Fort Worth insurance law attorneys and those in Hurst, Euless, Bedford, Grapevine, and other places in Tarrant County would be helping their clients by being aware of the case discussed here.
The case is an opinion issued by the Texas Supreme Court in 1984. The style of the case is, Jo Beth Warren Puckett et al. v. U.S. Fire Insurance Co. Here are some of the relevant facts and information of the case.
The case is a declaratory judgment action. The question presented is whether an insured’s failure to have his plane inspected need be the cause of an accident in order for the insurance company to avoid liability under an aviation policy for damages resulting from that accident. The trial court held that causation was not required and rendered summary judgment for, U.S. Fire Insurance Company. The court of appeals affirmed. The Texas Supreme Court reversed the judgments of both courts and remanded the cause for trial.
On July 18, 1981, a Cessna 337 aircraft jointly owned by Robert Holt and M. Hunter Puckett, and flown by Puckett, crashed near Pampa. Puckett and two passengers were killed, and a third passenger was seriously injured. U.S. Fire sued Holt and the administrators of Puckett’s estate, seeking a determination that it was not obligated to pay any damages or defend any claim arising out of the crash. The insurer relied on a clause in the policy suspending coverage “if the aircraft … airworthiness certificate is not in full force and effect.” Under federal law in effect at the time of the accident, the certificate was effective only so long as all maintenance requirements had been met. Those requirements included an annual inspection. The parties stipulated that no such inspection had been performed. Therefore, by virtue of federal regulation, the certificate had lapsed. The parties also stipulated, however, that the failure to have the plane inspected in no way caused the accident.
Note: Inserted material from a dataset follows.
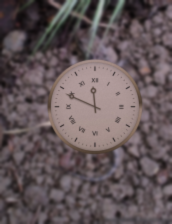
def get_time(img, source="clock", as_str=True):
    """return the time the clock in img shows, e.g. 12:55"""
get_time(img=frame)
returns 11:49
Most courts addressing the question have held that causation is not required for an insurance company to avoid liability on the basis of a breach of condition in an aviation policy.
The rule is by no means unanimous, however. Several courts have held that causation is required.
One commentator in an insurance law reference book written by J. Appleman, has referred to a causation requirement as the “modern trend.” Whether this is the modern trend is debatable. This Court does believe, however, that it is the better rule to require causation. Therefore, this court held that under the facts presented here, an insurer cannot avoid liability under an aviation liability policy unless the failure to inspect is either the sole or one of several causes of the accident.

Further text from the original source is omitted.